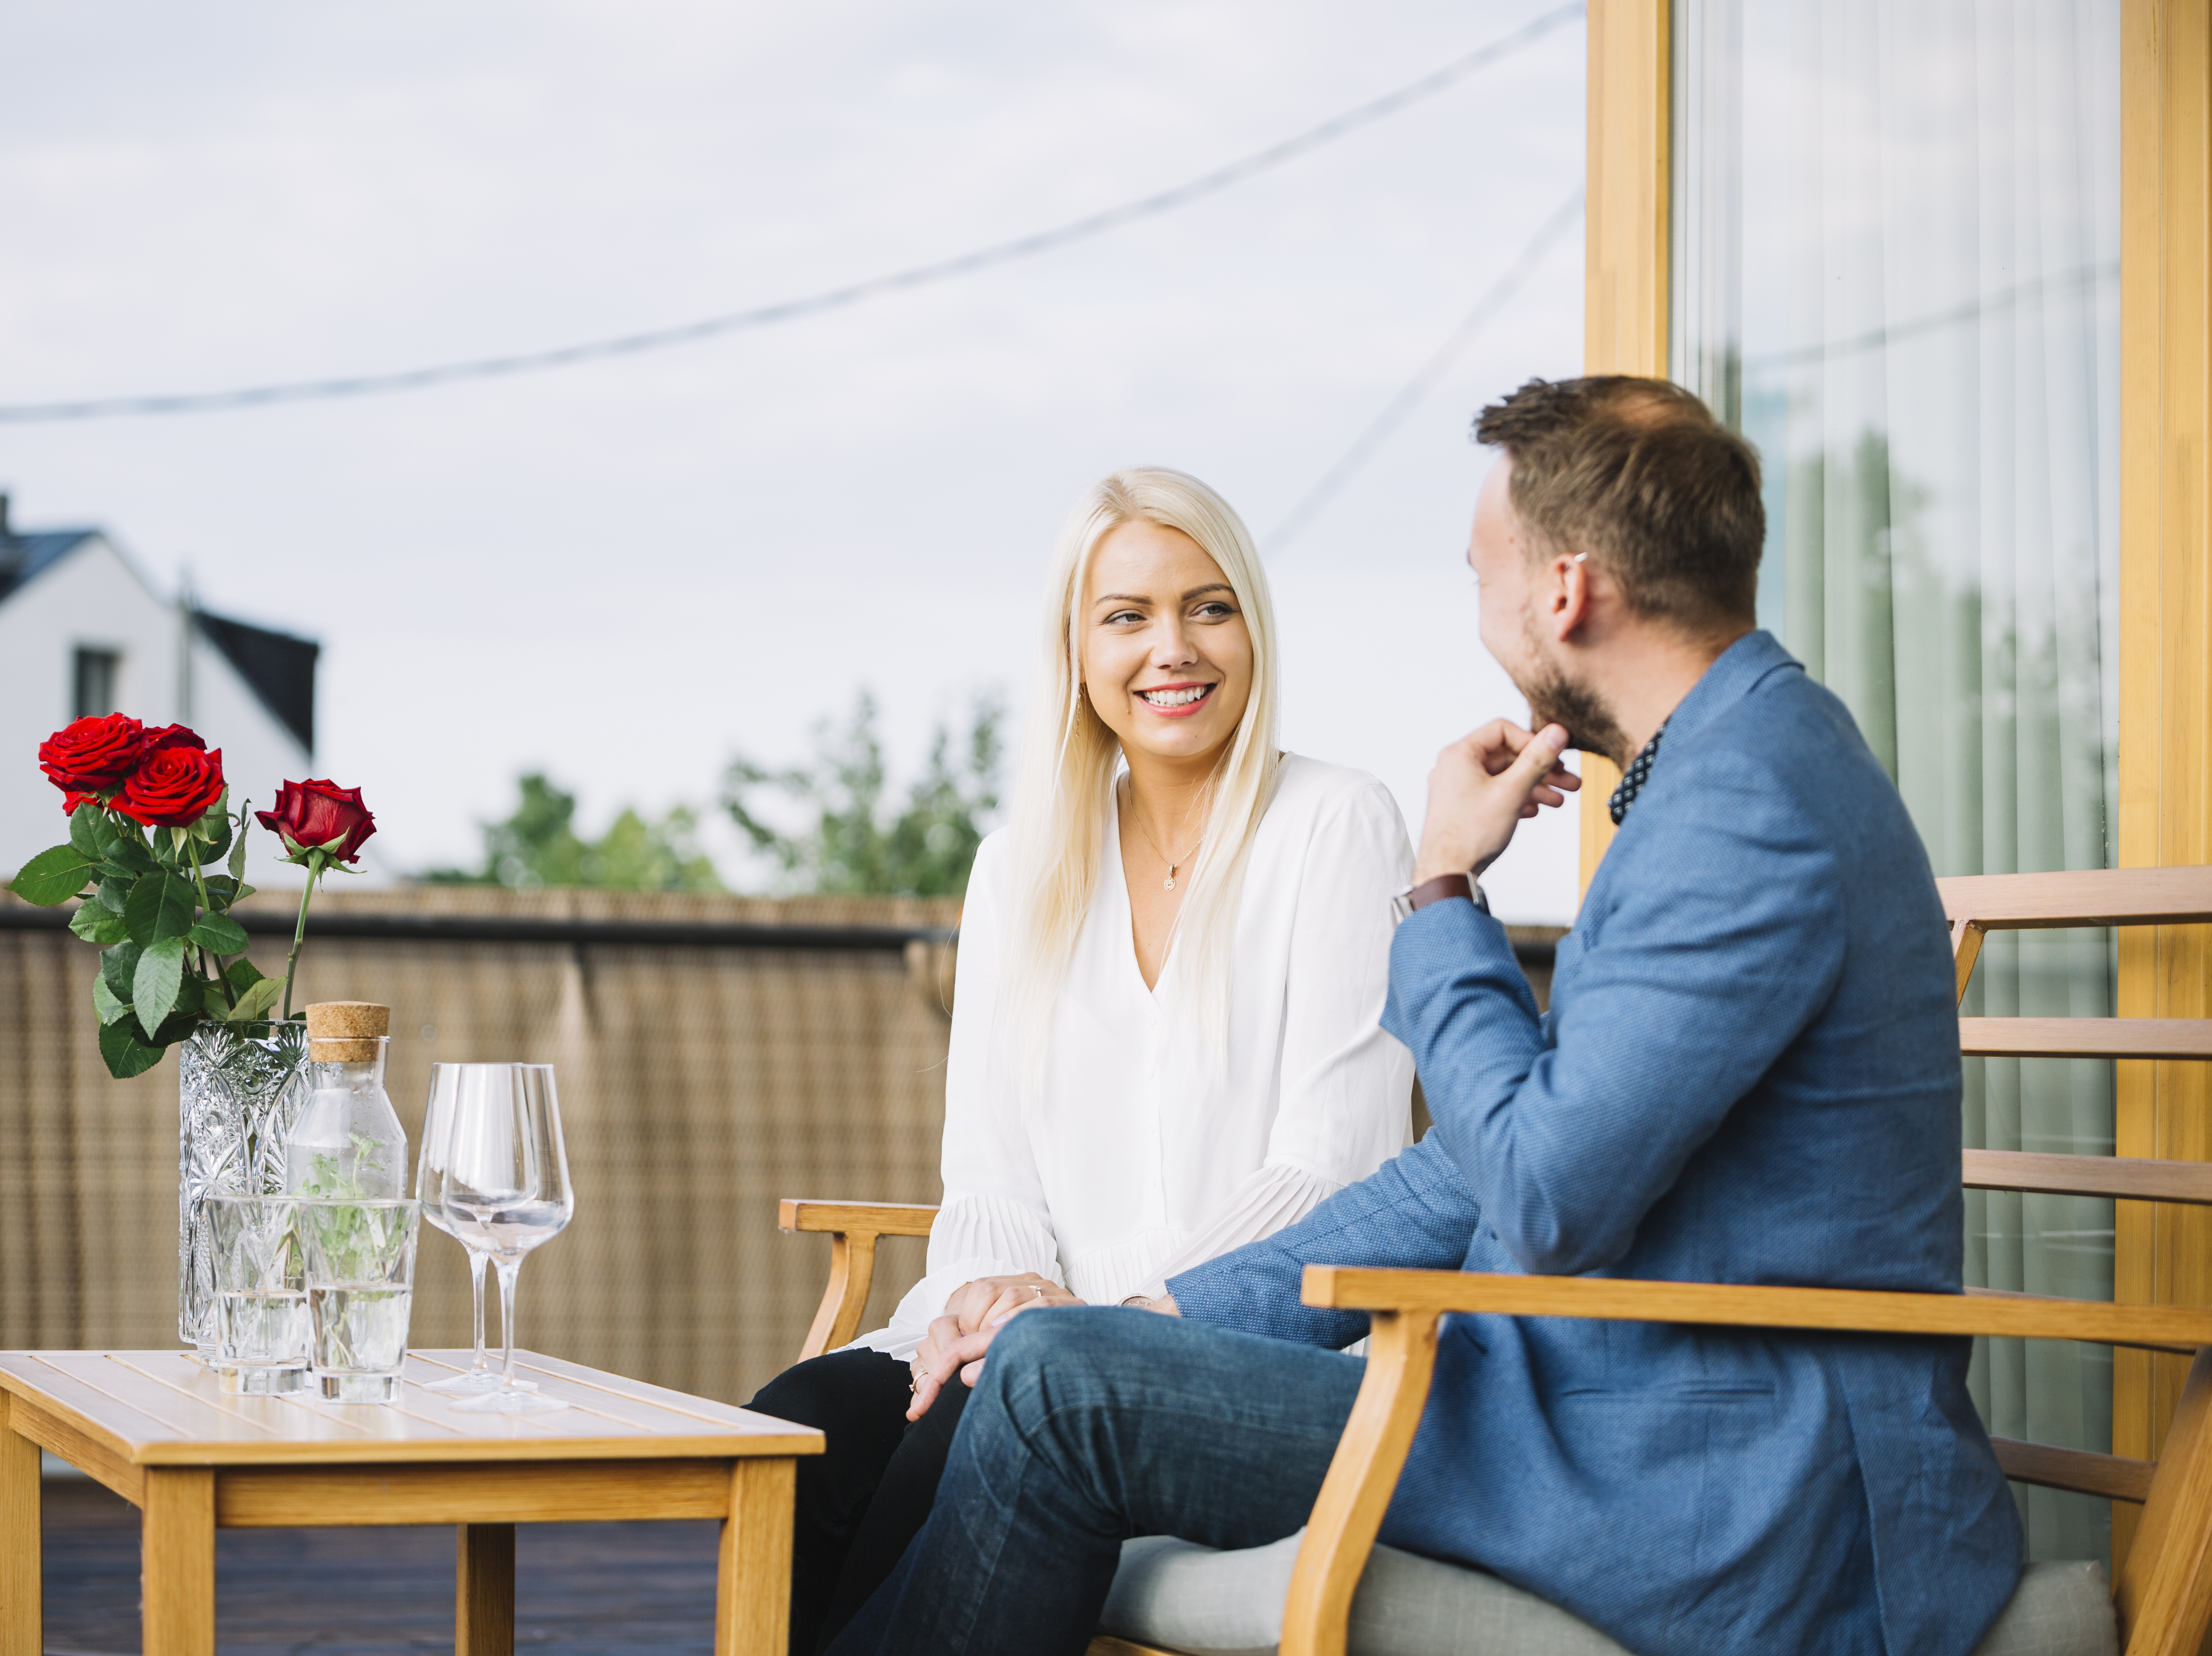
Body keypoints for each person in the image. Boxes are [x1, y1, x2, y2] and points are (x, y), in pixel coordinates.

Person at [825, 377, 2024, 1656]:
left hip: (1709, 1472)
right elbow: (1469, 1169)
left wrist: (1442, 893)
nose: (1479, 612)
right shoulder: (1725, 772)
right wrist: (1165, 1321)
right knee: (1052, 1367)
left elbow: (1545, 1193)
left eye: (1478, 573)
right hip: (1574, 1409)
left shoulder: (1750, 805)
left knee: (1060, 1391)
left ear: (1563, 592)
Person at [747, 466, 1420, 1653]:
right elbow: (993, 1175)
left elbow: (1334, 1173)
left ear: (1254, 626)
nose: (1175, 648)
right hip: (1031, 1337)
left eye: (1210, 607)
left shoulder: (1339, 826)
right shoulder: (1021, 866)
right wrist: (992, 1305)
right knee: (802, 1424)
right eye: (1129, 616)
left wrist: (1072, 1324)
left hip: (1237, 1355)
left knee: (990, 1411)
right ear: (1075, 646)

What to work on – Scan the data for the string "right" and copy each line in which it occurs.

Result for this exercise –
right elbow: (1469, 1169)
right shoulder: (1725, 772)
right wrist: (1165, 1321)
right knee: (1052, 1367)
right hip: (1574, 1409)
right elbow: (993, 1175)
right hip: (1031, 1337)
right shoulder: (1021, 866)
right wrist: (992, 1305)
right knee: (802, 1424)
right eye: (1129, 616)
right ear: (1075, 646)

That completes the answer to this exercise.